▸ Stored records

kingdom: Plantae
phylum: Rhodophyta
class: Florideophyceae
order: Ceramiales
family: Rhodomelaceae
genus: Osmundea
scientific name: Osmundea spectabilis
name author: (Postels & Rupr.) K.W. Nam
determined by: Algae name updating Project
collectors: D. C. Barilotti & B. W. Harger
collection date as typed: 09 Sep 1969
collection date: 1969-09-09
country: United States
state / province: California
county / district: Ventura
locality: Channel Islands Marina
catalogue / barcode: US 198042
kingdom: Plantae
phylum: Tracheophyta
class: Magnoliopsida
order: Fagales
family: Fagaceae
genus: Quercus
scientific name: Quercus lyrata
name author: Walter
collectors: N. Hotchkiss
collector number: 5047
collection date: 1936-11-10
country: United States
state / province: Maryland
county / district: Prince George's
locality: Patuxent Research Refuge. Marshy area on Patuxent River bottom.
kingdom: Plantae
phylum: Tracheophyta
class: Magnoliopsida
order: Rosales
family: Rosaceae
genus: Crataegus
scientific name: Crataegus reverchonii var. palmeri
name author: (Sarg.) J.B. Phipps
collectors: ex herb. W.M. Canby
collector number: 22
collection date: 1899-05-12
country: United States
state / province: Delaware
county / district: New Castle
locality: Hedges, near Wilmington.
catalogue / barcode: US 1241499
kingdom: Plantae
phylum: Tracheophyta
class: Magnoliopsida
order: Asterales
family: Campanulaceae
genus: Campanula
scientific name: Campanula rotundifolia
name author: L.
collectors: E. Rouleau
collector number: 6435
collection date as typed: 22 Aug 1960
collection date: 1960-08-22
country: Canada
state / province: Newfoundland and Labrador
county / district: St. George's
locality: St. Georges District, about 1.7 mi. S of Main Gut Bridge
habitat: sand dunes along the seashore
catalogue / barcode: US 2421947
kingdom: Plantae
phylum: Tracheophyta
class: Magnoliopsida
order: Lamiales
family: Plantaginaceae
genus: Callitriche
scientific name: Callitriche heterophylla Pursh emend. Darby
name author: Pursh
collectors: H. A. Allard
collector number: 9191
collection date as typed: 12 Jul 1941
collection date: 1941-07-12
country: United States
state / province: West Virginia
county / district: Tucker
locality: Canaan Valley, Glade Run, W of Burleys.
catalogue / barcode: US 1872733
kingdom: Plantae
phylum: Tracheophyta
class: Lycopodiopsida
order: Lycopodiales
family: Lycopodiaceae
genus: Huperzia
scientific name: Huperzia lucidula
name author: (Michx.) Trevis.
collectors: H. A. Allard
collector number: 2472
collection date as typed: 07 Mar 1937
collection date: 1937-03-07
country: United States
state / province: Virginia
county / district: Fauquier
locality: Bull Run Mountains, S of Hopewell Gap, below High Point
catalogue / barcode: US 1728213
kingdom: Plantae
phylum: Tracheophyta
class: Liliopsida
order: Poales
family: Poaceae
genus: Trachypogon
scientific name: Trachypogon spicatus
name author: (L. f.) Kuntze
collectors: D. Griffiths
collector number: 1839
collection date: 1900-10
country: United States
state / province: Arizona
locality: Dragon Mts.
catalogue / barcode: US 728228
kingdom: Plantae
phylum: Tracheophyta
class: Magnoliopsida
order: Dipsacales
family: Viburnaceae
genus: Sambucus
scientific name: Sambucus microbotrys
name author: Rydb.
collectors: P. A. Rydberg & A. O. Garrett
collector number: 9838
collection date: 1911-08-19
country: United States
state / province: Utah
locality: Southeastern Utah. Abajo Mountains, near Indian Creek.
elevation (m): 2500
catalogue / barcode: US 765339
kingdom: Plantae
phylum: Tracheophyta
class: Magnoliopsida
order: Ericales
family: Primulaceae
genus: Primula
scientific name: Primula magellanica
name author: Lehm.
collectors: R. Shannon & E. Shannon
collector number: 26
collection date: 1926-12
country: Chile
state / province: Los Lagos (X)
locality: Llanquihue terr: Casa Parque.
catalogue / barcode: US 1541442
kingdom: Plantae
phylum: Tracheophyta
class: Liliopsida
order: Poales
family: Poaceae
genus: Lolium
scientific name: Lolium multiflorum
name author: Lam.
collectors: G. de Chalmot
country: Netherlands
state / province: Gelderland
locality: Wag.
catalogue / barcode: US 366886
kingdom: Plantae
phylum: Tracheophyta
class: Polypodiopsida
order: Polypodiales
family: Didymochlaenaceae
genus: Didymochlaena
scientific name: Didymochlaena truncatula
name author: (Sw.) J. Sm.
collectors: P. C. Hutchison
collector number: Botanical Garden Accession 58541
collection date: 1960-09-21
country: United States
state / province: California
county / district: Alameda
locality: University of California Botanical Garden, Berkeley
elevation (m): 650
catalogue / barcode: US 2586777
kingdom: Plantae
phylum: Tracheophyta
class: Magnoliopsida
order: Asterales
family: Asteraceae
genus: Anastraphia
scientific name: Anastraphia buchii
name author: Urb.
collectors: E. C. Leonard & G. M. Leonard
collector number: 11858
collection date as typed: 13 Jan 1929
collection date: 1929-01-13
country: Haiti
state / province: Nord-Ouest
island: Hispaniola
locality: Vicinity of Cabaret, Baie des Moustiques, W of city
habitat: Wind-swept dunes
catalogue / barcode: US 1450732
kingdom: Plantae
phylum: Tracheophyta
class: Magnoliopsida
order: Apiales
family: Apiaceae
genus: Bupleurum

▸ Exercise description
Reproduce the items from their first line through the line holding "genus: Quercus", inclusive.

▸ Right answer
kingdom: Plantae
phylum: Rhodophyta
class: Florideophyceae
order: Ceramiales
family: Rhodomelaceae
genus: Osmundea
scientific name: Osmundea spectabilis
name author: (Postels & Rupr.) K.W. Nam
determined by: Algae name updating Project
collectors: D. C. Barilotti & B. W. Harger
collection date as typed: 09 Sep 1969
collection date: 1969-09-09
country: United States
state / province: California
county / district: Ventura
locality: Channel Islands Marina
catalogue / barcode: US 198042
kingdom: Plantae
phylum: Tracheophyta
class: Magnoliopsida
order: Fagales
family: Fagaceae
genus: Quercus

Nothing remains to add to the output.